→ **O ZADANIU**
Proszę przepisać bez zmian fragment tekstu o planach wyborczych Polaków, zaczynający się od słów „Mijająca kadencja samorządowa” i kończący na słowach „lokalnych referendów odwoławczych.”.

→ **TEKST ŹRÓDŁOWY**
○ ○ ○ ○ ○

Na pół roku przed wyborami samorządowymi CBOS na zlecenie programu masz Głos, Masz Wybór Fundacji Batorego przeprowadził badania opinii społecznej dotyczących planów wyborczych Polaków.
Zlecone przez program Masz Głos, Masz Wybór badania przeprowadziło w dniach 6–25 marca 2014 roku Centrum Badania Opinii Społecznej (CBOS) na reprezentatywnej 1007– osobowej grupie dorosłych Polaków. Respondentom zadano po cztery pytania. Dwa dotyczyły ewentualnego zamiaru poparcia w nadchodzących wyborach dotychczasowego wójta/burmistrza/prezydenta oraz dotychczasowej rady miasta/gminy. Jedno zwyczajów – tego czy respondenci rozmawiają z rodziną/znajomymi na tematy związane z lokalnym życiem publiczny. I jedno – odczuć – tego, czy badani sądzą, iż władze samorządowe rzeczywiście zainteresowane są ich opiniami.
Mijająca kadencja samorządowa była dość szczególna. Z jednej strony był to okres wielu dużych inwestycji współfinansowanych przez Unię Europejską lub choćby powstających przy okazji Euro2012; z drugiej – bolesnych oszczędności związanych z kryzysem. Był to też okres coraz wyraźniejszego angażowania się mieszkańców w lokalne życie publiczne – spopularyzowania funduszu sołeckiego, pierwszych sukcesów i porażek budżetu obywatelskiego, wyraźnie zwiększonej aktywności ruchów miejskich oraz narastających gdzieniegdzie frustracji, które doprowadziły do fali lokalnych referendów odwoławczych.
– Mieszkańcy poczuli się gospodarzami w swoich gminach i miejscowościach – zauważa Joanna Załuska, dyrektor programu Masz Głos, Masz Wybór. – Rozmawiają między sobą o sprawach lokalnych, mają konkretne oczekiwania od władz i wyrobioną opinię na temat ich dotychczasowej działalności. Czekają nas naprawdę interesujące wybory! Bardzo trudno przewidzieć ich rezultat.
Niepewnie na górze
Na pytanie: Gdyby w nadchodzących wyborach samorządowych kandydował obecny prezydent/burmistrz/wójt (…), czy głosował(a)by Pan(i) na niego czy na innego kandydata? aż 42,9% respondentów zadeklarowało poparcie dla reelekcji. Najwierniejsi okazali się mieszkańcy wsi – aż 52,7% badanych poprze dotychczasowego wójta, a spośród grup zawodowych – rolnicy (61,6 % poparcia). Zmian nie chce też wiele (49,3%) spośród osób dobrze oceniających swoją sytuację materialną.

○ ○ ○ ○ ○

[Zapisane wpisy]
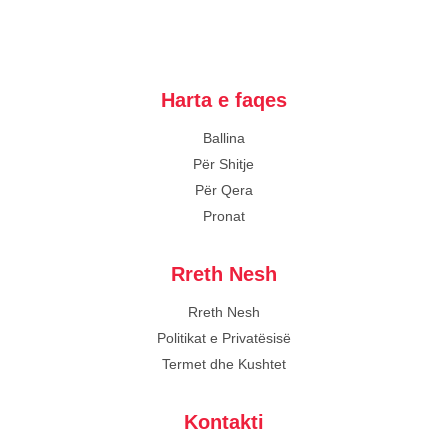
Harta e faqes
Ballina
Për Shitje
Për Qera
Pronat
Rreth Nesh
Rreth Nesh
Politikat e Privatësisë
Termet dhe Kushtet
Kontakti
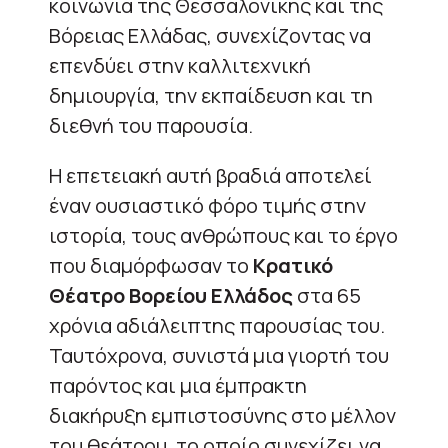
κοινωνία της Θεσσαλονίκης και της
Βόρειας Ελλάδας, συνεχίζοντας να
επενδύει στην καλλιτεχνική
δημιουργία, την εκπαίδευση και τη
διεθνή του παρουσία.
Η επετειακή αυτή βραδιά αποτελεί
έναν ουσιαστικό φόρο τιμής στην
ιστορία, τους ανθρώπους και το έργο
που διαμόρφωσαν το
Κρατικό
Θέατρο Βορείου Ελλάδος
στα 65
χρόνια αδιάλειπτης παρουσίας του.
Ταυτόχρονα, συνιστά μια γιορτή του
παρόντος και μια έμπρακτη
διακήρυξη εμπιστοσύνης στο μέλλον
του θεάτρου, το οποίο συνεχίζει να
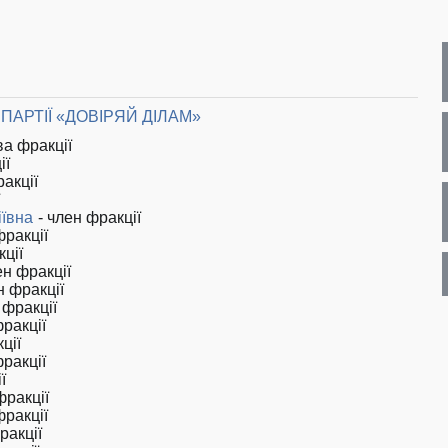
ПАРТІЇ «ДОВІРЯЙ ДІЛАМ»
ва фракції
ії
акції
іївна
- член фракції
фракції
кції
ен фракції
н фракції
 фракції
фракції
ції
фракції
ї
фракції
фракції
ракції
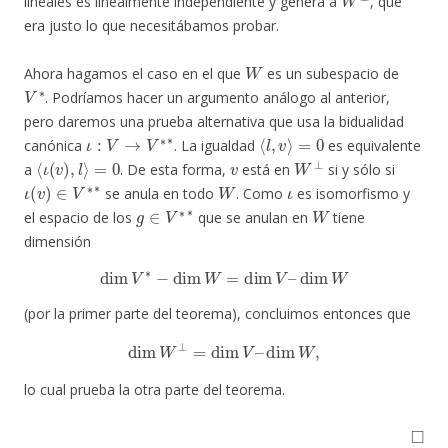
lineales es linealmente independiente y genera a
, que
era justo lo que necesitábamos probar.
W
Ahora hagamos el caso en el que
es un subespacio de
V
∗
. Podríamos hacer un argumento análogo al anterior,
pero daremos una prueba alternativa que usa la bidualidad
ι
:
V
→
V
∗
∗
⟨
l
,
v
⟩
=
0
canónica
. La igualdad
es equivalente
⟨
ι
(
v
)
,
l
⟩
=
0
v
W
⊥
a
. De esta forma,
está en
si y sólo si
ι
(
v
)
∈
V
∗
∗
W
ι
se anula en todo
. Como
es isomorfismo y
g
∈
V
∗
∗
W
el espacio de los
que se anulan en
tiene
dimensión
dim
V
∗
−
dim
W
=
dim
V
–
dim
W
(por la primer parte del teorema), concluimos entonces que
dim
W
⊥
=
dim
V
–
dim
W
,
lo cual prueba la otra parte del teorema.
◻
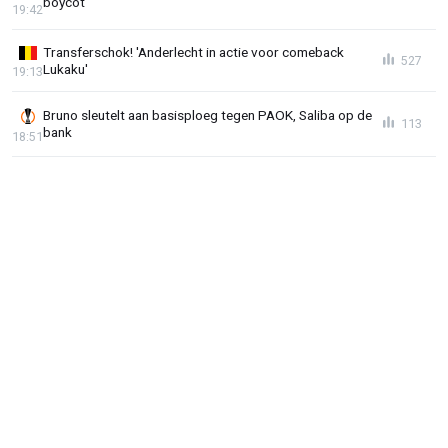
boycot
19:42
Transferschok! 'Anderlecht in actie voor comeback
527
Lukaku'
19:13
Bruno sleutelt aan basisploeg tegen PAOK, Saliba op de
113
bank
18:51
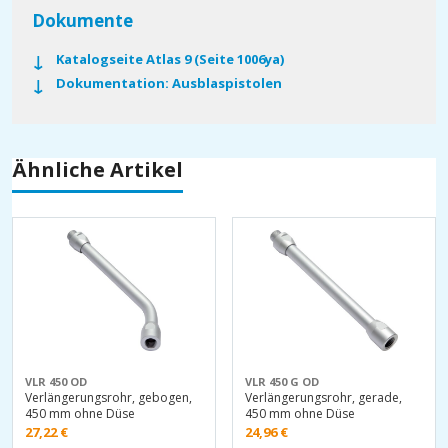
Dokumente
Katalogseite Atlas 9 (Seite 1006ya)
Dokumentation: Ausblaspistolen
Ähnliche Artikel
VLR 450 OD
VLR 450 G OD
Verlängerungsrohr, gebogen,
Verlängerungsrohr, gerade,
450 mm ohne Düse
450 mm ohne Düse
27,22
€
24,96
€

○ ○ ○ ○ ○

→ **WYNIK ZADANIA**
Mijająca kadencja samorządowa była dość szczególna. Z jednej strony był to okres wielu dużych inwestycji współfinansowanych przez Unię Europejską lub choćby powstających przy okazji Euro2012; z drugiej – bolesnych oszczędności związanych z kryzysem. Był to też okres coraz wyraźniejszego angażowania się mieszkańców w lokalne życie publiczne – spopularyzowania funduszu sołeckiego, pierwszych sukcesów i porażek budżetu obywatelskiego, wyraźnie zwiększonej aktywności ruchów miejskich oraz narastających gdzieniegdzie frustracji, które doprowadziły do fali lokalnych referendów odwoławczych.